[Stored entries]
==============================

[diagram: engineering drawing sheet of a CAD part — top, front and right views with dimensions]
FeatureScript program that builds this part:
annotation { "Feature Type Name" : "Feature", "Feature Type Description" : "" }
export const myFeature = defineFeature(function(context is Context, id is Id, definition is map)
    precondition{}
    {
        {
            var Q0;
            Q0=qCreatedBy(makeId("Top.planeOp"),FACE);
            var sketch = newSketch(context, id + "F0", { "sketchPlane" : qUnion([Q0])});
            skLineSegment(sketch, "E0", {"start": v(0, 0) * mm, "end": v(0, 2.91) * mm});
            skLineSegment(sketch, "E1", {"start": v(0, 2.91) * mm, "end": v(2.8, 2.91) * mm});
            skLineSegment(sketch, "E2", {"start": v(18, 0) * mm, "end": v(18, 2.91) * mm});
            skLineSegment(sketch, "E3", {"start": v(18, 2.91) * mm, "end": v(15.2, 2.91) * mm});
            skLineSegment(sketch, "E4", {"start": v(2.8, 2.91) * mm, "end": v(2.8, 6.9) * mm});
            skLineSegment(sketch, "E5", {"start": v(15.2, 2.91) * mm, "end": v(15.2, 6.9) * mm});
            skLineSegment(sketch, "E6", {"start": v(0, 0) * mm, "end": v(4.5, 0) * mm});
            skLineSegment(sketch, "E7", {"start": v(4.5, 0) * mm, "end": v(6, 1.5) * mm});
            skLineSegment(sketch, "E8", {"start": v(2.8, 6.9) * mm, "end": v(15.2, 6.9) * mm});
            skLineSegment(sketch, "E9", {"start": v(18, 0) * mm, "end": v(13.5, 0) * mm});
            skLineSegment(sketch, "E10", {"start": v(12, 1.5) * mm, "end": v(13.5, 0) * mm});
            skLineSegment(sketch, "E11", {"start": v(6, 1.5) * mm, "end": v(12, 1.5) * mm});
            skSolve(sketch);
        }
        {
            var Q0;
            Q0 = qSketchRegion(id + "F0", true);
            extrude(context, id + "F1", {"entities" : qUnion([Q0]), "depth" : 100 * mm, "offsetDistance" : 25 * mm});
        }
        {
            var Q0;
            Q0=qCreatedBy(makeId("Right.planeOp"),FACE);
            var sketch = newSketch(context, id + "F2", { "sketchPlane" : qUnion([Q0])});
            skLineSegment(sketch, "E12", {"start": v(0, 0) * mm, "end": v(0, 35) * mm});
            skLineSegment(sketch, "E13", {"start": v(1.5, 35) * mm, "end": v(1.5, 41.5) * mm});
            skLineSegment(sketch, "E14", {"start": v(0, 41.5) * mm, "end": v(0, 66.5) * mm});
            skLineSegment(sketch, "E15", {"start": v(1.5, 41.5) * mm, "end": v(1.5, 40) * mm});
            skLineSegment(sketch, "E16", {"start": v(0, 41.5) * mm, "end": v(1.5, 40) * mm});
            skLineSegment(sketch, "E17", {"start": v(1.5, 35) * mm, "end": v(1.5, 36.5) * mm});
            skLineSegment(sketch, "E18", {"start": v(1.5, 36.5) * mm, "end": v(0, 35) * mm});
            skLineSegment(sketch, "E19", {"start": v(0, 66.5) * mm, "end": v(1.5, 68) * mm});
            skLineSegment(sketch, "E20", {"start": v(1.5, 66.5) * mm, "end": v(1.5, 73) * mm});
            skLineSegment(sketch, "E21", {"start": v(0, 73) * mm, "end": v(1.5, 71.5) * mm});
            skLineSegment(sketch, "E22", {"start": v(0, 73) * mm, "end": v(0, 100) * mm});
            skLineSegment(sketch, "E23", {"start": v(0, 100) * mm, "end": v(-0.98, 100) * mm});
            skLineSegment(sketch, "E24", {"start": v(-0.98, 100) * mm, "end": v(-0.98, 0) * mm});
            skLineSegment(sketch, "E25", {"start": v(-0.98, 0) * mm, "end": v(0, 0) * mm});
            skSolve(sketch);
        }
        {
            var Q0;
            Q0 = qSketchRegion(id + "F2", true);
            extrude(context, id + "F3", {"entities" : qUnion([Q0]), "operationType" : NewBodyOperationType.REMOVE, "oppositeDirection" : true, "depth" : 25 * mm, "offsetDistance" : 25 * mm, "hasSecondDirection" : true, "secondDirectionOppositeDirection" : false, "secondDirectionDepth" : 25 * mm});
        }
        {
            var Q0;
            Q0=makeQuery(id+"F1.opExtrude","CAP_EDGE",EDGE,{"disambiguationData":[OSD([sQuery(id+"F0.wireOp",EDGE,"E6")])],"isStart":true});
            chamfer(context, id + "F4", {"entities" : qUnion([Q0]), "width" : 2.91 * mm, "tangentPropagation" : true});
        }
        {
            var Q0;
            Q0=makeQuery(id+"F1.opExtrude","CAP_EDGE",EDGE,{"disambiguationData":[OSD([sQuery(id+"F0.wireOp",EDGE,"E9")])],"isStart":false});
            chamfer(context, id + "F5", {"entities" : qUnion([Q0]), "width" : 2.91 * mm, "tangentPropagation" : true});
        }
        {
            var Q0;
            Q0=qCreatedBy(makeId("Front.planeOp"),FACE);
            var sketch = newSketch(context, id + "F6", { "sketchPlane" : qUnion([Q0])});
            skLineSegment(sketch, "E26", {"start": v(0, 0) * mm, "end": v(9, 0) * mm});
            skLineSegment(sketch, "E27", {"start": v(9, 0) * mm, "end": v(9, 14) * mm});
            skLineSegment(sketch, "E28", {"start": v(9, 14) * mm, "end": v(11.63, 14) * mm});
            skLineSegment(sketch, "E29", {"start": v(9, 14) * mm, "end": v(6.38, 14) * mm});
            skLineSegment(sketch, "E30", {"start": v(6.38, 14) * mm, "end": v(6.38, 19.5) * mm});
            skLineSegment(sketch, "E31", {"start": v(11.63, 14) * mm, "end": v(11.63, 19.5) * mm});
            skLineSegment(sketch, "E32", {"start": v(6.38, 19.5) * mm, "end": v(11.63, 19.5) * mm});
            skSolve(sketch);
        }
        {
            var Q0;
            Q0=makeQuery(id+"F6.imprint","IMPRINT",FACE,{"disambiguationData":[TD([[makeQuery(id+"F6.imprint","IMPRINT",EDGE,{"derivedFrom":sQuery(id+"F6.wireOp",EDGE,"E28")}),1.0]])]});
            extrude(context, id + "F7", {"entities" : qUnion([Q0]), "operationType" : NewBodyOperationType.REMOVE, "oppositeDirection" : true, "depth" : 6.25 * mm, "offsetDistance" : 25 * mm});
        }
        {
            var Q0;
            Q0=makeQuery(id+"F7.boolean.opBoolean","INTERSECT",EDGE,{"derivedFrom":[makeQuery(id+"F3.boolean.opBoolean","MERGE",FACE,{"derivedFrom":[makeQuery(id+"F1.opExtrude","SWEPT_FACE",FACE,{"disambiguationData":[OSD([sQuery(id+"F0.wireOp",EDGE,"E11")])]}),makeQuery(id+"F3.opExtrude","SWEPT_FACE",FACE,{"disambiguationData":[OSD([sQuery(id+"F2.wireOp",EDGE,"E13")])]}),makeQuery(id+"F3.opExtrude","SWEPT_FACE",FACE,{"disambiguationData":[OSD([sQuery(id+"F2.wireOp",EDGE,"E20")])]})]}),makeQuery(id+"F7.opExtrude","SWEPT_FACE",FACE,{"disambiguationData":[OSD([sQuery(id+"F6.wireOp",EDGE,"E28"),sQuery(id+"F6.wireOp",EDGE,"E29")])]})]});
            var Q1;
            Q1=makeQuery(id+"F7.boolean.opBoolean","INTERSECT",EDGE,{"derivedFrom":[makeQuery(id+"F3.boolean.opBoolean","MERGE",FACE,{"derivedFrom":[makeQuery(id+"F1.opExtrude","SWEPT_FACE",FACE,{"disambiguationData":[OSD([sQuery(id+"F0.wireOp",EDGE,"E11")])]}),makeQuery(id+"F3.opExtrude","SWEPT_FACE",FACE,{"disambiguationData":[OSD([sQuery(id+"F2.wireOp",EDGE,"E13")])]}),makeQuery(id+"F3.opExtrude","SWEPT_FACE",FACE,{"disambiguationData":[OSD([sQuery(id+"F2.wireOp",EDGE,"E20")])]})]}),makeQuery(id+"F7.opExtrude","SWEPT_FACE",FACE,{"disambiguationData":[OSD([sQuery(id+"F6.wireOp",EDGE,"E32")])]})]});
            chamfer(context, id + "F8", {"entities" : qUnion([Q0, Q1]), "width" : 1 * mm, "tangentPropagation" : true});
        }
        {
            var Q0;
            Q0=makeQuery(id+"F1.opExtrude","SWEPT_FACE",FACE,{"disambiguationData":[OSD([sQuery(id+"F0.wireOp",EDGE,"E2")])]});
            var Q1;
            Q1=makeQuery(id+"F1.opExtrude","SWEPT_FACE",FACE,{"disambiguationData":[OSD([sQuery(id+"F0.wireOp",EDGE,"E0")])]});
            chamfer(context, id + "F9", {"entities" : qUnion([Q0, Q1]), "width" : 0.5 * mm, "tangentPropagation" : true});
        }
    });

==============================

## Job
Display, in full, each line of the records above that contains the string "qCreatedBy".

## Exercise answer
            Q0=qCreatedBy(makeId("Top.planeOp"),FACE);
            Q0=qCreatedBy(makeId("Right.planeOp"),FACE);
            Q0=qCreatedBy(makeId("Front.planeOp"),FACE);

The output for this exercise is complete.